Men have committed the greatest crime against women. Insidiously, violently, they have led them to hate women, to be their own enemies, to mobilize their immense strength against themselves, to be the executants of their virile needs. They have made for women an antinarcissism! A narcissism which loves itself only to be loved for what women haven't got! They have constructed the infamous logic of antilove.
We the precocious, we the repressed of culture, our lovely mouths gagged with pollen, our wind knocked out of us, we the labyrinths, the ladders, the trampled spaces, the bevies—we are black and we are beautiful.
We’re stormy, and that which is ours breaks loose from us without our fearing any debilitation. Our glances, our smiles, are spent; laughs exude from all our mouths; our blood flows and we extend ourselves without ever reaching an end; we never hold back our thoughts, our signs, our writing; and we're not afraid of lacking.
What happiness for us who are omitted, brushed aside at the scene of inheritances; we inspire ourselves and we expire without running out of breath, we are everywhere!
From now on, who, if we say so, can say no to us? We’ve come back from always.
It is time to liberate the New Woman from the Old by coming to know her—by loving her for getting by, for getting beyond the Old without delay, by going out ahead of what the New Woman will be, as an arrow quits the bow with a movement that gathers and separates the vibrations musically, in order to be more than her self.
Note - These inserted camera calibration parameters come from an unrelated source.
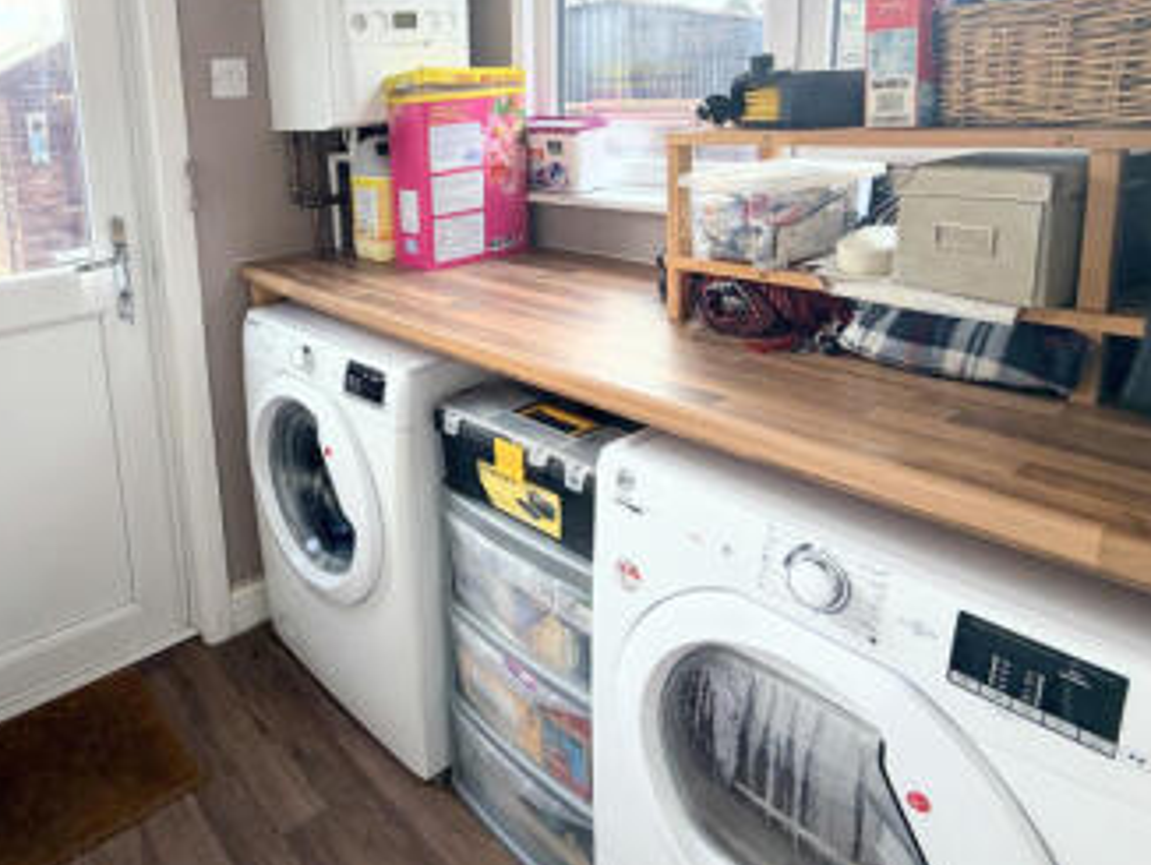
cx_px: 351
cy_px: 249
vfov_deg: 53.2
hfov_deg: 66.8
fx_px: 832
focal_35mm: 25
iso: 64
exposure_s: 1/184
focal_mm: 2.22
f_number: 2.2
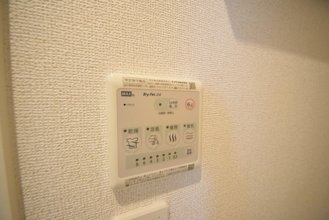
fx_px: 110
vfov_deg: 90.1
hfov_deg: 112.6
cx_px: 164
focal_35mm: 12
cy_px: 110
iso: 3200
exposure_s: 1/100
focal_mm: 8
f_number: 5
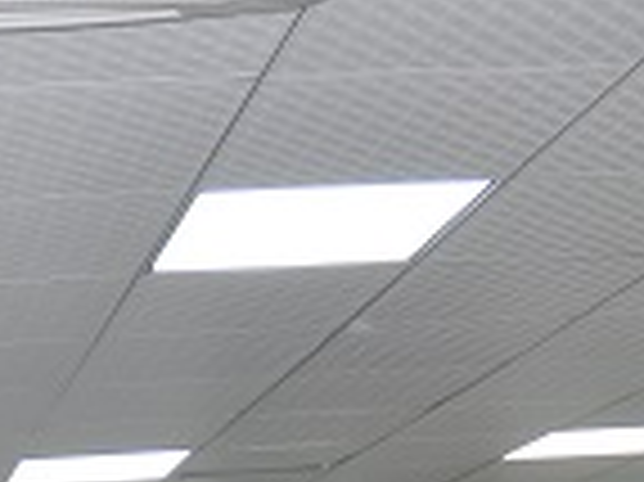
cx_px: -149
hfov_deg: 17.2
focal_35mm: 109
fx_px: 2026
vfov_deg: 12.3
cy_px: 892
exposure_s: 1/80
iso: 800
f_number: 4
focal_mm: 18
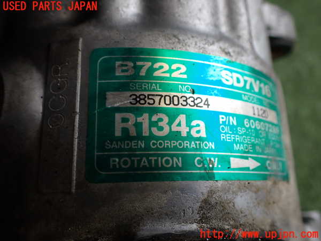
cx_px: 160
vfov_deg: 46.8
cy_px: 120
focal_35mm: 30
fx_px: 278
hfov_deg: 60.0
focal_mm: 5.4
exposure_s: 1/160
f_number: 2.3
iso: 100
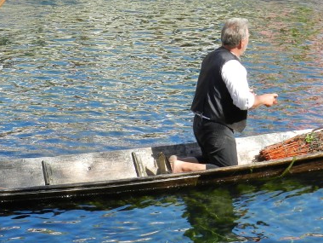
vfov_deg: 9.3
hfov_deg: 12.3
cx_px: 89
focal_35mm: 160
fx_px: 1493
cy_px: 67
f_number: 4.8
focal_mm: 13.5
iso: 160
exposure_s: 1/250
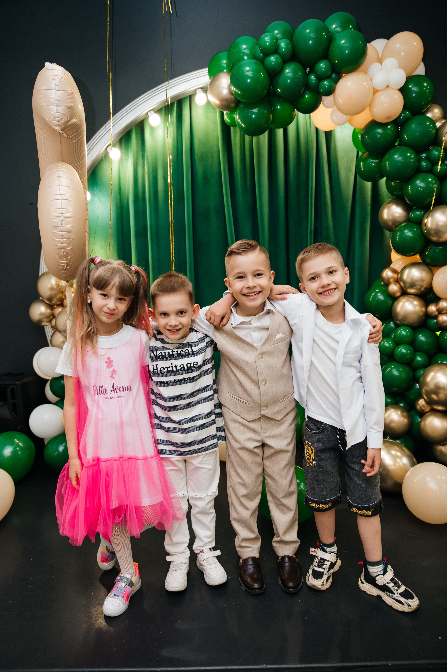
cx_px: 224
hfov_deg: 53.1
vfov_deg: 73.8
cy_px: 336
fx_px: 448
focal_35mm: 24
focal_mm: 24
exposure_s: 1/160
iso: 800
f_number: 2.8
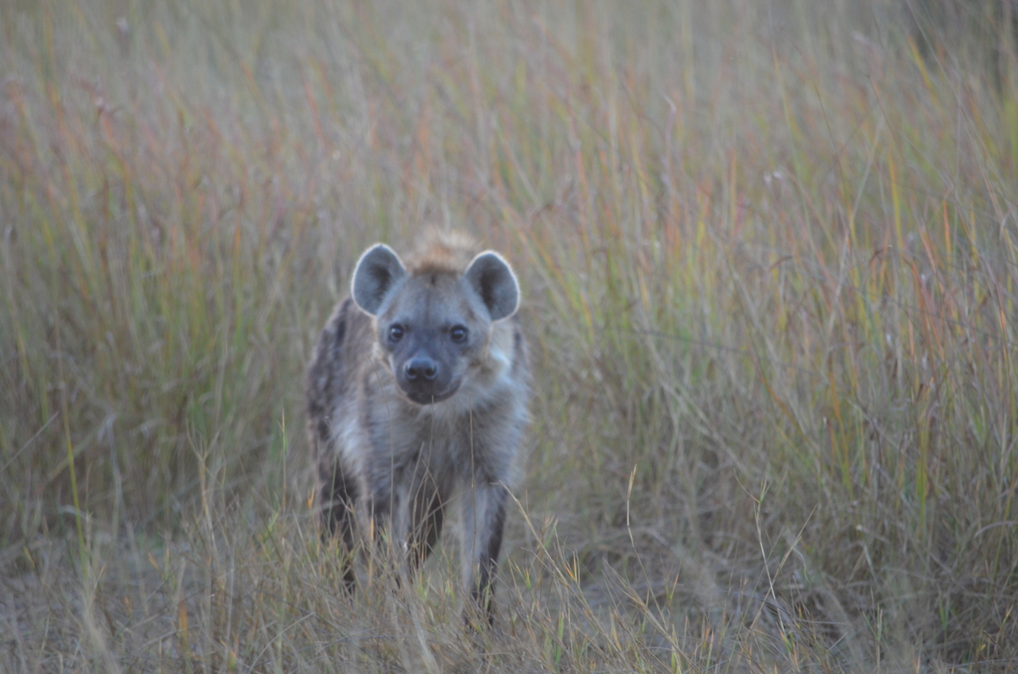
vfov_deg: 3.0
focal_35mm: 450
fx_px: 12700
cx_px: 509
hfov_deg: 4.6
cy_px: 337
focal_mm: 300
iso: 1100
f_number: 5.6
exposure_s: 1/125
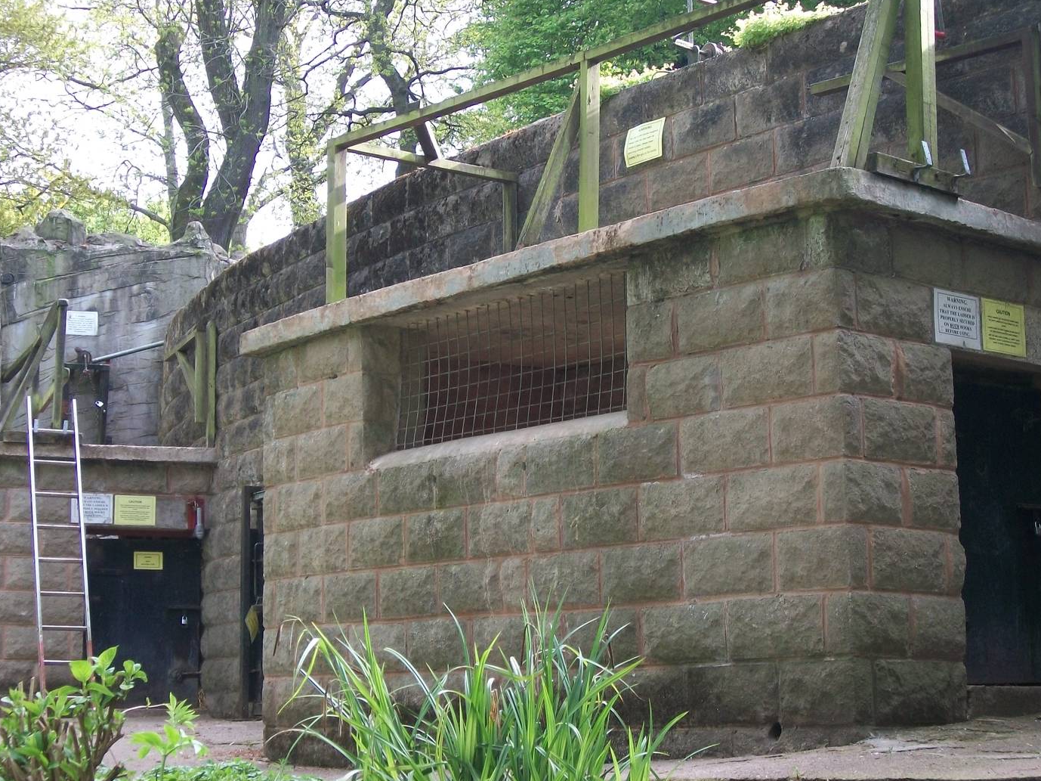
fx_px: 2165
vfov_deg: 20.4
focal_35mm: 72
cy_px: 377
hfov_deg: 27.0
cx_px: 490
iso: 80
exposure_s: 1/60
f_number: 4.1
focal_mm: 11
I say that we must, for, with a few rare exceptions, there has not yet been any writing that inscribes femininity; exceptions so rare, in fact, that, after plowing through literature across languages, cultures, and ages,” one can only be startled at this vain scouting mission. It is well known that the number of women writers (while having increased very slightly from the nineteenth century on) has always been ridiculously small. This is a useless and deceptive fact unless from their species of female writers we do not first deduct the immense majority whose workmanship is in no way different from male writing, and which either obscures women or reproduces the classic representations of women (as sensitive—intuitive—dreamy, etc.)